The fact that they are interpreting the Confessions to conform to their political program can be seen in the Kerux article observation that while those advocating the Escondido Hermeneutic mouth the words of the confessions, they at the same time are speaking a different language. Kerux states on pg. 70-71,
“Though much of this language (the language of the Escondido Hermeneutic adherents — BLM) is clearly in line with the confessional formulations, it is not entirely clear to us that it accurately reflects its traditional and accepted meaning. There is a marked ambiguity that runs throughout all of these formulations—it is not always entirely clear in what precise sense the Mosaic covenant is to be considered a covenant of grace, or at least ‘part of’ or ‘connected to’ the covenant of grace….
Likewise, although these authors attempt to utilize traditional, orthodox language regarding the Mosaic covenant (“administration of the covenant of grace”), it is not entirely clear the precise sense this language carries in their formulations. Again, there is marked ambiguity, tension, and even self-contradiction in some of their formulations.
When this is combined with Kerux’s earlier observation that their is a desire on the part of some of those in the “Escondido Party” to change the language of the Confessions it it clear what is going on here is a radical revolution of the type that Berman speaks. When the Escondido Hermeneutic speaks on the confessions on the issue of covenant or R2K it is like watching a old Japanese Godzilla movie where you hear people speaking English and yet you know that they are saying something funky by the way their lips don’t quite match their words.
If the boys from Escondido get their way and are able to impose the Escondido Hermeneutic on large portions of the Reformed Church it will be a revolution in the Confessional Reformed Churches in America, which pro-rated for its smaller size, will be every bit as seismic as the Revolutions that Berman cites above.
2.) At the same time there is an attempt in America at large to pull off social revolution in this culture by the elites in both the Republican and Democratic parties. Using Berman’s language we would say that that the Cultural Marxists, as led by B. Hussein Obama, are clothing their vision of the radically new in the garment of the remote past by appealing to the ideal pre-Christian multicultural egalitarian society.
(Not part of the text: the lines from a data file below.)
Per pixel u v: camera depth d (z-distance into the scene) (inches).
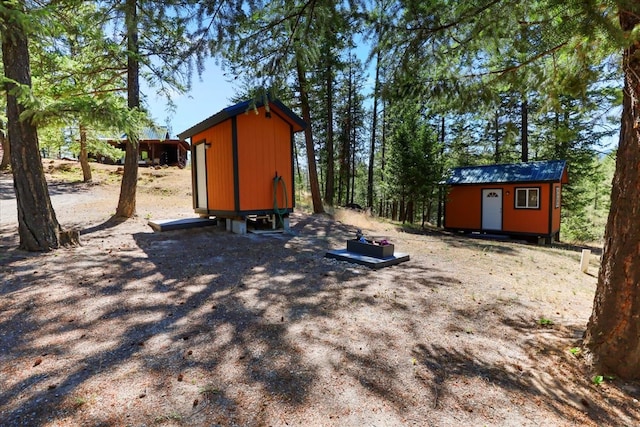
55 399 81.4
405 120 559.2
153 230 302.2
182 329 120.3
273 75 129.5
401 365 102.5
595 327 105.5
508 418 81.6
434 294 164.6
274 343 112.4
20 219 210.1
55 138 584.4
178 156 1024.2
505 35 118.4
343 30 123.3
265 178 306.8
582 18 86.1
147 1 110.7
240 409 80.7
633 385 96.7
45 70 300.5
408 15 115.3
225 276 182.7
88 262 193.8
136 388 86.7
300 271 197.3
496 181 519.5
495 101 142.8
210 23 114.0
We must keep in mind the words of Obama in his inauguration speech that communicated his intent at Revolution,
“But our time of standing pat, of protecting narrow interests and putting off unpleasant decisions — that time has surely passed. Starting today, we must pick ourselves up, dust ourselves off, and begin again the work of remaking America.
The Cultural Marxists that has been embraced by our elites are on a mission of revolution and they are casting that image in clothing of fairness, and social equity. Because this is true every appeal to the past, or to legal documents (i.e. — Constitution) must be heard through the grid of their attempt to bring cultural Marxist revolution to America. These people will be satisfied with nothing less then social revolution for the simple reason that they are social revolutionaries.
Berman’s quote, especially the emboldened part, is quite handy for the times in which we live for we are surrounded by people who desire to bring in their version of social Revolution.